Die Kirche scheint wie aus Raum und Zeit herausgefallen, eine Insel von Bäumen gesäumt. Ringsherum nichts als Plattenbauten. Die russisch-orthodoxe Kirche des Heiligen Simeon vom Wunderbaren Berge zu Dresden steht einsam und liebreizend mit ihren fünf himmelblauen, glänzenden Kuppeln, die Christus und die vier Evangelisten symbolisieren, die Zwiebelkuppeln von Goldkreuzen gekrönt, die auf einer goldenen Mondsichel zu ruhen scheinen und von vier Goldketten gehalten.
Die rundlichen Türme wiederholen sich in den tropfenartigen Ziergiebeln, den Kokoschniki. Ich betrete die Kirche: Ein angenehmes Dunkel bringt das Gold der lebensgroßen Ikonen, die den Kirchenraum vom Allerheiligsten trennen, zum Leuchten. Ich ziehe die warme Luft der Bienenwachskerzen ein. Der Heilige Michael hat es mir besonders angetan: Mit mächtigen dunklen Schwingen und einem Schwert fest in der rechten Hand steht er da wie ein Versprechen: Einzugreifen – im entscheidenden Moment gegen den Drachen der Lüge, der Verwirrung, des Chaos. Ich fühle mich er-baut.

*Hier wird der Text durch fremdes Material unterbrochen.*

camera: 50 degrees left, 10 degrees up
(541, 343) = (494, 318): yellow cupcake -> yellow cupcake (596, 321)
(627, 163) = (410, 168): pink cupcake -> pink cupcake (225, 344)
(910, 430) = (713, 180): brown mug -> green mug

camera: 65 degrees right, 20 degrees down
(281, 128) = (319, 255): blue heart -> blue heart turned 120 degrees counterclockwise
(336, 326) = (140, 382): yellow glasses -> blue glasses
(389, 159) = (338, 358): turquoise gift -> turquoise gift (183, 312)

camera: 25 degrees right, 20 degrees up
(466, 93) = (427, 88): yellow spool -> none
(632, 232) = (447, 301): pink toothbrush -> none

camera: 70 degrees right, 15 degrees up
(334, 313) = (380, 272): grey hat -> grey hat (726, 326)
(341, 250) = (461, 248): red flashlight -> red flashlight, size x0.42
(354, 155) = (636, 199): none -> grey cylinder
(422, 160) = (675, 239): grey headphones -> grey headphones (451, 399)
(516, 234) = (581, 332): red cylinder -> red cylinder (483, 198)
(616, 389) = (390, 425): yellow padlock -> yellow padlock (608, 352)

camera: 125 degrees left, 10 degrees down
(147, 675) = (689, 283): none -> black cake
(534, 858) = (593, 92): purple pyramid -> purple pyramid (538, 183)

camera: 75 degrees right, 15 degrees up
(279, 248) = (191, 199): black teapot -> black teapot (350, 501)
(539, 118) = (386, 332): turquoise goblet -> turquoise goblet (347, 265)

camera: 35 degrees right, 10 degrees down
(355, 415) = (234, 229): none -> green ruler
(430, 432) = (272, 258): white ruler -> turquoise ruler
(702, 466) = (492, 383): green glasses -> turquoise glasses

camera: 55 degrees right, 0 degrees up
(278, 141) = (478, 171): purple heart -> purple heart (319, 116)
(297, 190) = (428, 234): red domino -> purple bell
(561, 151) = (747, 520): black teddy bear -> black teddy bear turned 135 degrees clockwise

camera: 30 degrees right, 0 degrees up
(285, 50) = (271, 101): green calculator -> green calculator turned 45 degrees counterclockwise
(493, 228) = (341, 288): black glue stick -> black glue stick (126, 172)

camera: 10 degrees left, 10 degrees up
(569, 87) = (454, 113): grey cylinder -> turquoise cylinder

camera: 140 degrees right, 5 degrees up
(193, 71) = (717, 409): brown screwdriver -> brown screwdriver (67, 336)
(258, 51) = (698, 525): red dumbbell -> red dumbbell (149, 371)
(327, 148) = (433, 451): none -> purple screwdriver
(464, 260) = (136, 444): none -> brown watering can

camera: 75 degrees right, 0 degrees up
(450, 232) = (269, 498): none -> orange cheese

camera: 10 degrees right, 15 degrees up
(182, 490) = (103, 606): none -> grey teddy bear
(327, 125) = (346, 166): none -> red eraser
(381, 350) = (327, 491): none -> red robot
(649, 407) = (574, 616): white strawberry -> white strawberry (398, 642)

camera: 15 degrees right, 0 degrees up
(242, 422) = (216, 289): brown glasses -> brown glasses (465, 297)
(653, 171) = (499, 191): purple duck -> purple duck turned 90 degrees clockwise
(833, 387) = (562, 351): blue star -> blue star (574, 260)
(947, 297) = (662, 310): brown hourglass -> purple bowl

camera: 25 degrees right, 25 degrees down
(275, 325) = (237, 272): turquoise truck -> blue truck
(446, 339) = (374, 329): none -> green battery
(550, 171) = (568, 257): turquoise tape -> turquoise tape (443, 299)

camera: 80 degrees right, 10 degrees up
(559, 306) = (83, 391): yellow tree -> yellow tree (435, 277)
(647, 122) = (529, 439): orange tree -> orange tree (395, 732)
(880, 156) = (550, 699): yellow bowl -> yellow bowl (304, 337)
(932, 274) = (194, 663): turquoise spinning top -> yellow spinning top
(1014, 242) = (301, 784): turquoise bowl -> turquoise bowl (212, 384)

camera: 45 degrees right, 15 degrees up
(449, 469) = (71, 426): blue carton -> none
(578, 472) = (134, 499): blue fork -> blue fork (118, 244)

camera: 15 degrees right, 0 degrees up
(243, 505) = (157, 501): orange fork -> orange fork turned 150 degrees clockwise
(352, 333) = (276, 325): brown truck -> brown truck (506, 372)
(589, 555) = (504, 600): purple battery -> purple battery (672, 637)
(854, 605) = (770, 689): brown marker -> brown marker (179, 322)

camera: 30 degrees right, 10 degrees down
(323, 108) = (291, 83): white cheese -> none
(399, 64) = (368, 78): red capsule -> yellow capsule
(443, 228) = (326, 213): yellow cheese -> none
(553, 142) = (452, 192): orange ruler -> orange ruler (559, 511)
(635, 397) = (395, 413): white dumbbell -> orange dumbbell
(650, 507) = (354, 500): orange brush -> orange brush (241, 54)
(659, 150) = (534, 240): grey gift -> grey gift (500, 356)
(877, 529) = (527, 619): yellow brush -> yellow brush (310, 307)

Die Ikonen malte der Engländer James Marshall in der 1872 von dem deutschen Architekten v. Bosse geschaffenen Kirche, der auch die deutsche Kirche in St. Petersburg erbaute. Rachmaninow, Turgenjew, Bakunin besuchten sie, Dostojewksi ließ seine Tochter hier taufen.
Im Feuersturm des Februar 1945 verwandelte sich die Umgebung der Kirche in eine Trümmerwüste, einzig die Kirche überlebte die Apokalypse, zusammen mit 200 Menschen, die sich dorthin geflüchtet hatten. Ein wahrhaft besonderer Ort!